Councilmember Valerie Therrien started voluntarily reading those words into the record as a matter of routine following a city council meeting in May. That’s when the previous ordinance that sought to codify the practice failed to advance past its first reading. David Pruhs, who was mayor at the time, broke a 3-3 council tie at the May meeting by casting a no vote, killing that ordinance before public hearing.

Therrien introduced the measure in the spring and cosponsored its return for another vote.

“I look at this as a method of respect to our Native leaders,” she said Monday of the land acknowledgement.

This time, the vote was also 4-3 – again requiring a mayoral tie breaker – but with the tally falling in favor of the ordinance.

Every council member held onto their seat following this year’s municipal election in October, while Mayor Mindy O’Neall beat Pruhs in the city mayoral race. At Monday’s meeting, the six council members voted the same way on the ordinance as they had in May, leaving O’Neall to decide. She cosponsored the ordinance with Therrien and Councilmember Crystal Tidwell and cast the decisive yes vote.

“This is the right thing to do. It’s the right thing to show our community that we are one together with the Alaska Native community, and that government exists for everyone,” O’Neall said.

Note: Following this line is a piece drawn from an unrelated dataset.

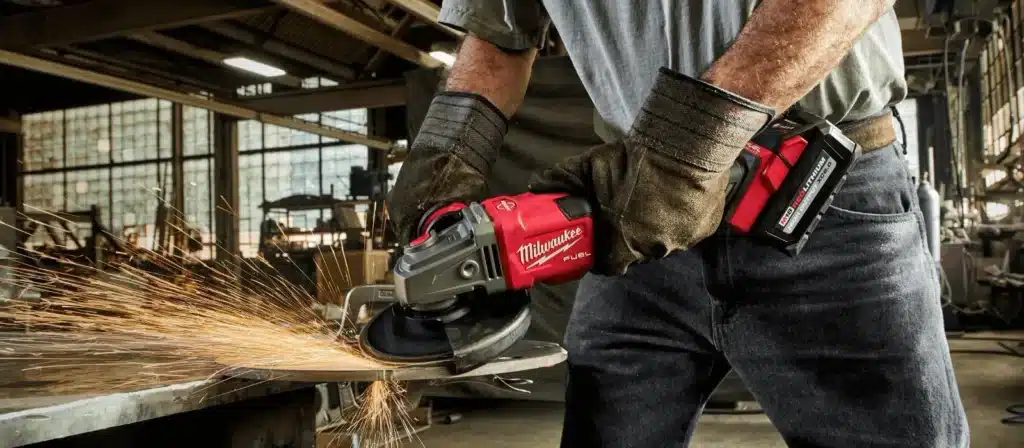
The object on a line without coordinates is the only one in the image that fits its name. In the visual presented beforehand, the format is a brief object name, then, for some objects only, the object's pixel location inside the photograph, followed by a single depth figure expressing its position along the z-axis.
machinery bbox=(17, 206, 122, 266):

The final vote followed public testimony from 11 people, 10 of whom supported the measure. Testifiers included leaders from local Native organizations, such as Tanana Chiefs Conference (TCC), Denakkanaaga and Fairbanks Native Association (FNA).

TCC Chief and Chairman Brian Ridley told the council that the words don’t assign blame or rewrite history.

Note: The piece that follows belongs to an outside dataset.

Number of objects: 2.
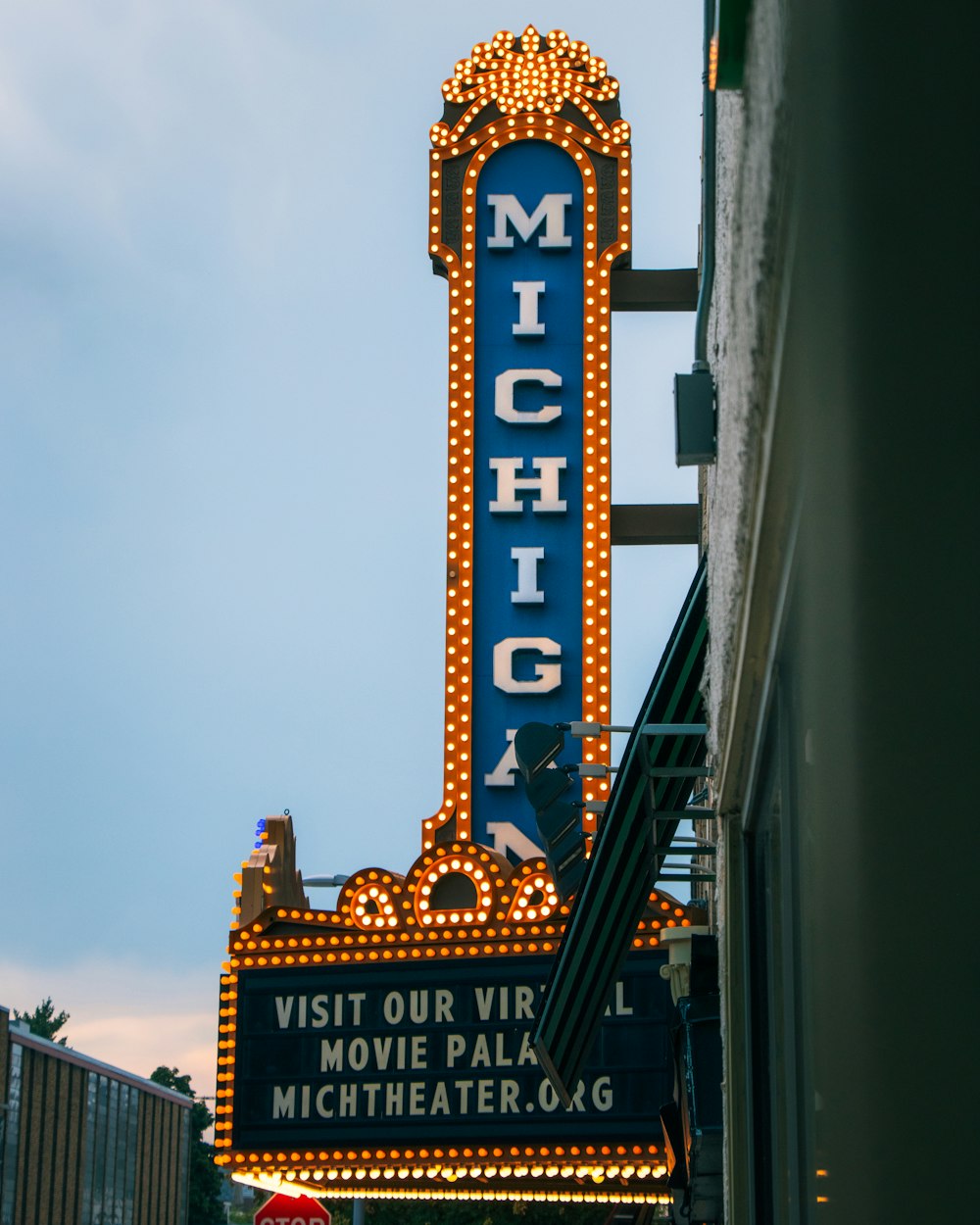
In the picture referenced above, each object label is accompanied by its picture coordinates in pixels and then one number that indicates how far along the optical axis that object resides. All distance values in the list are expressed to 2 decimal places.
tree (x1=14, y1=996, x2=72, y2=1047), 83.12
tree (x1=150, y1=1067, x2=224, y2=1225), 70.81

“It simply recognizes it [history],” he said. “It honors the original stewards of this land and the cultural continuity of the Athabaskan people who are still here, contributing to the strength and well-being of Fairbanks every single day.”

Council members opposed to the idea noted that the acknowledgement’s language is already displayed outside the council chambers and said reading it by choice during meetings, as Therrien has been, means more than when doing so is required by code.

Those who voted no, like Councilmember John Ringstad, also said the city should focus on more practical matters for improving the city’s relationship with its Alaska Native population.

“What we need to do is work on our problems. We need to talk. There’s no reason we can’t do that. It doesn’t have to be at a formal meaning. In my mind, I’d rather actually do some substantive work, rather than symbolism,” he said.

Ringstad pointed to an upcoming measure as something he likes. It proposes creating a monthly spot on the agenda for the council to receive reports from Alaska Native organizations, including TCC, Denakkanaaga and FNA. Council members who supported the land acknowledgement ordinance said they appreciate that idea, too, but viewed the two measures as complementary rather than commensurable.

Councilmembers Therrien, Sue Sprinkle and Tidwell voted yes, along with O’Neall; councilmembers Ringstad, Jerry Cleworth and Lonny Marney voted no.